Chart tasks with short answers
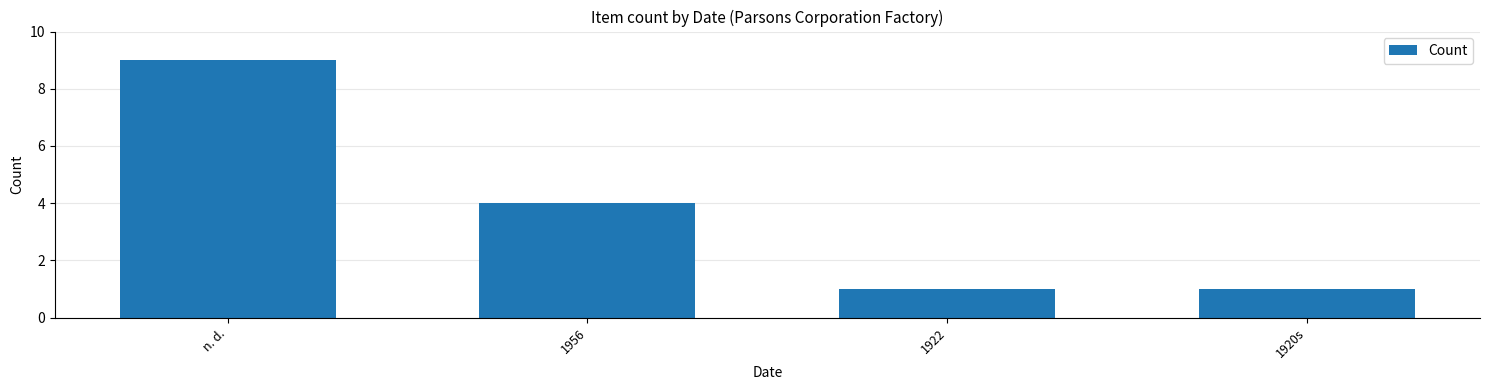

What position from the left is 1956?

2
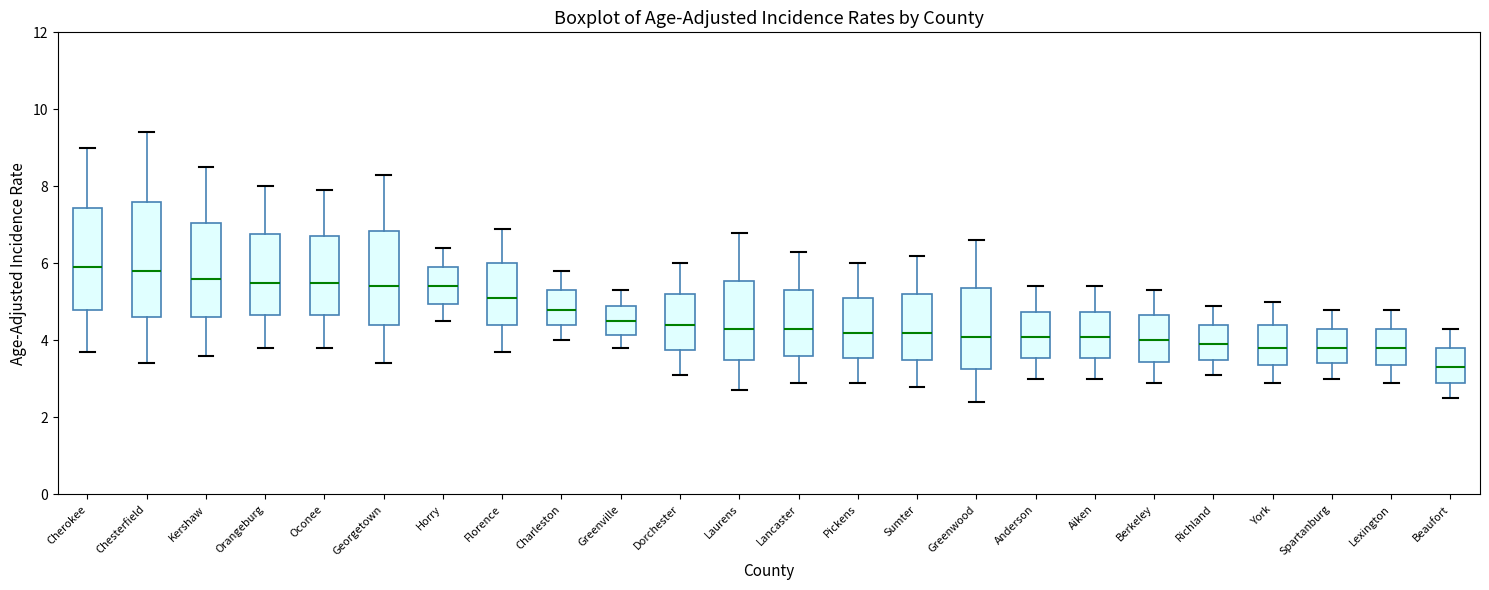

Reading left to right, read every box against the y-axis: the position of its median line, the range the box covers, and the ends of its whiskers. The values are not printed on the chart, so give them approximately, as read against the axis.

Cherokee: median 6.0, box 4.8 to 7.4, whiskers 3.8 to 9.0
Chesterfield: median 5.8, box 4.6 to 7.6, whiskers 3.4 to 9.4
Kershaw: median 5.6, box 4.6 to 7.0, whiskers 3.6 to 8.6
Orangeburg: median 5.6, box 4.6 to 6.8, whiskers 3.8 to 8.0
Oconee: median 5.6, box 4.6 to 6.8, whiskers 3.8 to 8.0
Georgetown: median 5.4, box 4.4 to 6.8, whiskers 3.4 to 8.4
Horry: median 5.4, box 5.0 to 6.0, whiskers 4.6 to 6.4
Florence: median 5.2, box 4.4 to 6.0, whiskers 3.8 to 7.0
Charleston: median 4.8, box 4.4 to 5.4, whiskers 4.0 to 5.8
Greenville: median 4.6, box 4.2 to 5.0, whiskers 3.8 to 5.4
Dorchester: median 4.4, box 3.8 to 5.2, whiskers 3.2 to 6.0
Laurens: median 4.4, box 3.6 to 5.6, whiskers 2.8 to 6.8
Lancaster: median 4.4, box 3.6 to 5.4, whiskers 3.0 to 6.4
Pickens: median 4.2, box 3.6 to 5.2, whiskers 3.0 to 6.0
Sumter: median 4.2, box 3.6 to 5.2, whiskers 2.8 to 6.2
Greenwood: median 4.2, box 3.2 to 5.4, whiskers 2.4 to 6.6
Anderson: median 4.2, box 3.6 to 4.8, whiskers 3.0 to 5.4
Aiken: median 4.2, box 3.6 to 4.8, whiskers 3.0 to 5.4
Berkeley: median 4.0, box 3.4 to 4.6, whiskers 3.0 to 5.4
Richland: median 4.0, box 3.6 to 4.4, whiskers 3.2 to 5.0
York: median 3.8, box 3.4 to 4.4, whiskers 3.0 to 5.0
Spartanburg: median 3.8, box 3.4 to 4.4, whiskers 3.0 to 4.8
Lexington: median 3.8, box 3.4 to 4.4, whiskers 3.0 to 4.8
Beaufort: median 3.4, box 3.0 to 3.8, whiskers 2.6 to 4.4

Exercise instructions: Turn the material above into a Markdown table with two columns, Row and Line. Give each non-blank line its own numbered row in order, and leave out the pictures.

Output for this exercise:
| Row | Line |
|---|---|
| 1 | What position from the left is 1956? |
| 2 | 2 |
| 3 | Reading left to right, read every box against the y-axis: the position of its median line, the range the box covers, and the ends of its whiskers. The values are not printed on the chart, so give them approximately, as read against the axis. |
| 4 | Cherokee: median 6.0, box 4.8 to 7.4, whiskers 3.8 to 9.0 |
| 5 | Chesterfield: median 5.8, box 4.6 to 7.6, whiskers 3.4 to 9.4 |
| 6 | Kershaw: median 5.6, box 4.6 to 7.0, whiskers 3.6 to 8.6 |
| 7 | Orangeburg: median 5.6, box 4.6 to 6.8, whiskers 3.8 to 8.0 |
| 8 | Oconee: median 5.6, box 4.6 to 6.8, whiskers 3.8 to 8.0 |
| 9 | Georgetown: median 5.4, box 4.4 to 6.8, whiskers 3.4 to 8.4 |
| 10 | Horry: median 5.4, box 5.0 to 6.0, whiskers 4.6 to 6.4 |
| 11 | Florence: median 5.2, box 4.4 to 6.0, whiskers 3.8 to 7.0 |
| 12 | Charleston: median 4.8, box 4.4 to 5.4, whiskers 4.0 to 5.8 |
| 13 | Greenville: median 4.6, box 4.2 to 5.0, whiskers 3.8 to 5.4 |
| 14 | Dorchester: median 4.4, box 3.8 to 5.2, whiskers 3.2 to 6.0 |
| 15 | Laurens: median 4.4, box 3.6 to 5.6, whiskers 2.8 to 6.8 |
| 16 | Lancaster: median 4.4, box 3.6 to 5.4, whiskers 3.0 to 6.4 |
| 17 | Pickens: median 4.2, box 3.6 to 5.2, whiskers 3.0 to 6.0 |
| 18 | Sumter: median 4.2, box 3.6 to 5.2, whiskers 2.8 to 6.2 |
| 19 | Greenwood: median 4.2, box 3.2 to 5.4, whiskers 2.4 to 6.6 |
| 20 | Anderson: median 4.2, box 3.6 to 4.8, whiskers 3.0 to 5.4 |
| 21 | Aiken: median 4.2, box 3.6 to 4.8, whiskers 3.0 to 5.4 |
| 22 | Berkeley: median 4.0, box 3.4 to 4.6, whiskers 3.0 to 5.4 |
| 23 | Richland: median 4.0, box 3.6 to 4.4, whiskers 3.2 to 5.0 |
| 24 | York: median 3.8, box 3.4 to 4.4, whiskers 3.0 to 5.0 |
| 25 | Spartanburg: median 3.8, box 3.4 to 4.4, whiskers 3.0 to 4.8 |
| 26 | Lexington: median 3.8, box 3.4 to 4.4, whiskers 3.0 to 4.8 |
| 27 | Beaufort: median 3.4, box 3.0 to 3.8, whiskers 2.6 to 4.4 |